### Exercise description:
Somewhere below, one line contains "BA-20: present -> none" and a later line contains "BA-30, owner: Andrew". Output those two lines and everything between them exactly, and nothing else.

Top of Data supplied

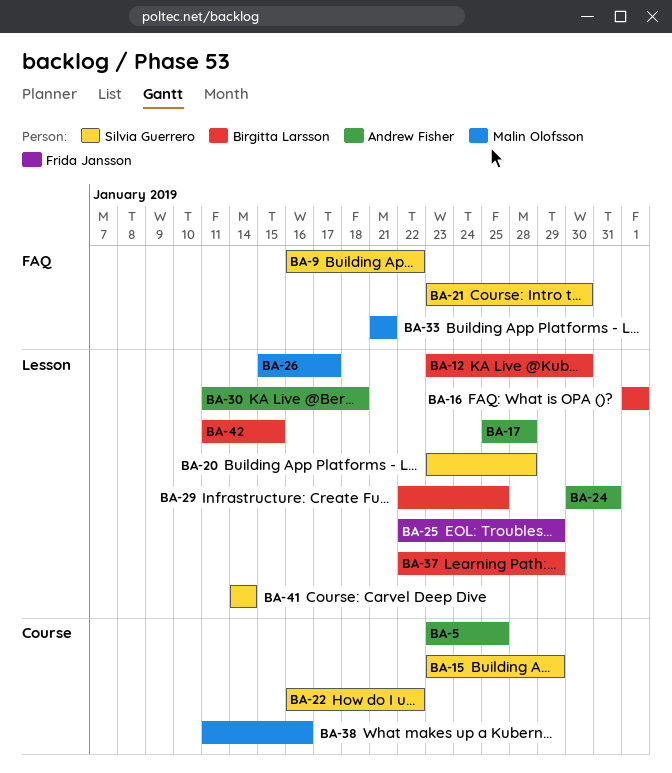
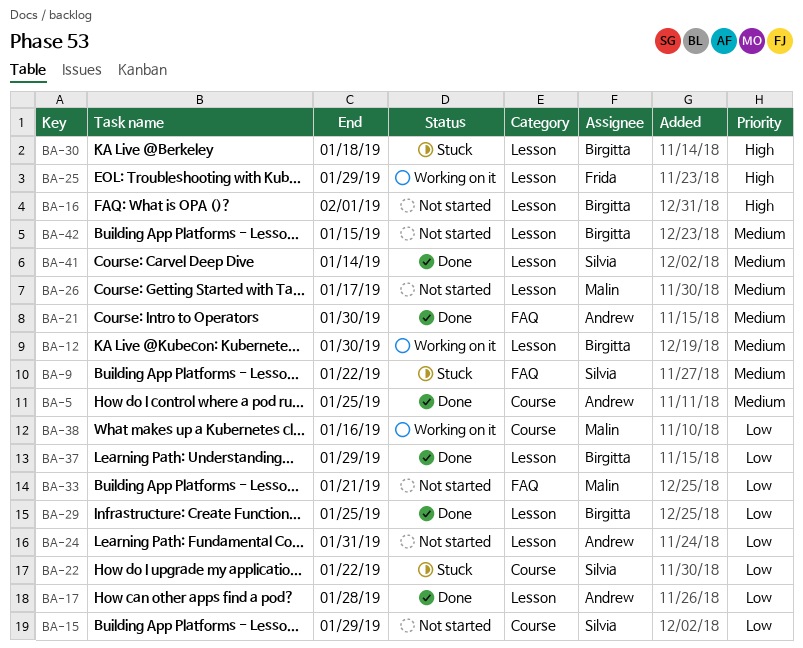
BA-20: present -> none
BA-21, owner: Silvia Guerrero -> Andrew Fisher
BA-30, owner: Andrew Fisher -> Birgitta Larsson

Bottom of Data supplied
Top of Data supplied

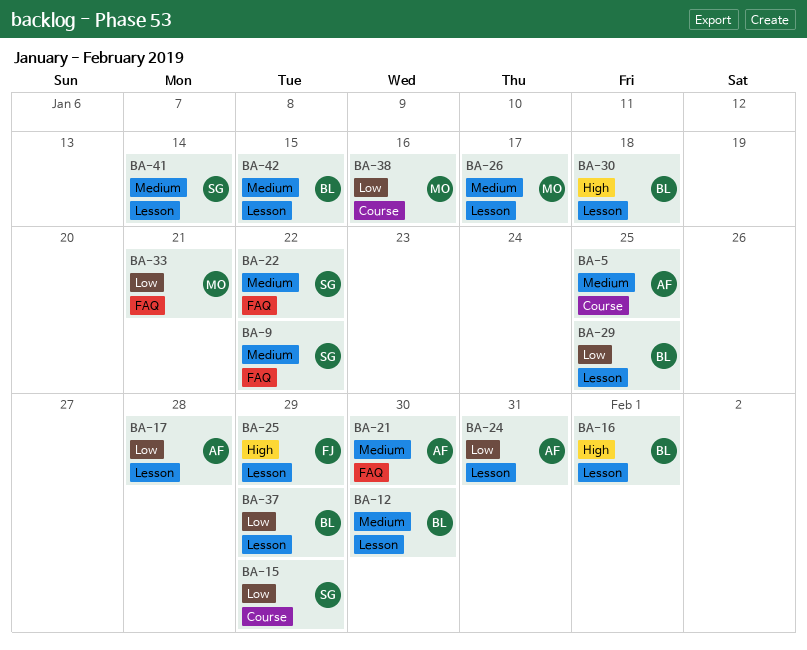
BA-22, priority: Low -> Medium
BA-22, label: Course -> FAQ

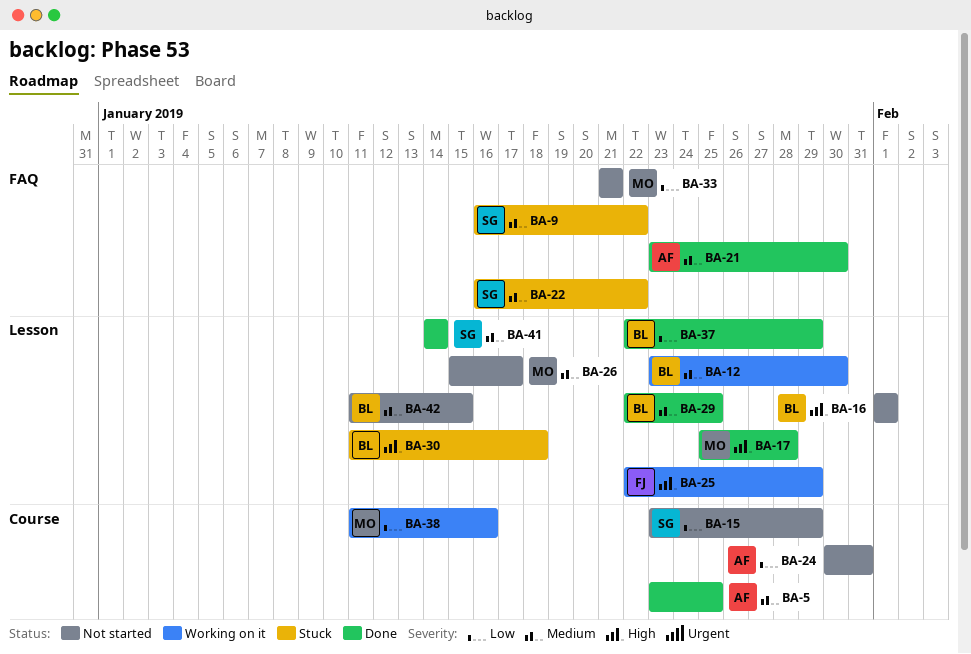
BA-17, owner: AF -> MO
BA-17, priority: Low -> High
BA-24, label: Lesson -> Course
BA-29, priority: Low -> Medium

Bottom of Data supplied

### Expected output:
BA-20: present -> none
BA-21, owner: Silvia Guerrero -> Andrew Fisher
BA-30, owner: Andrew Fisher -> Birgitta Larsson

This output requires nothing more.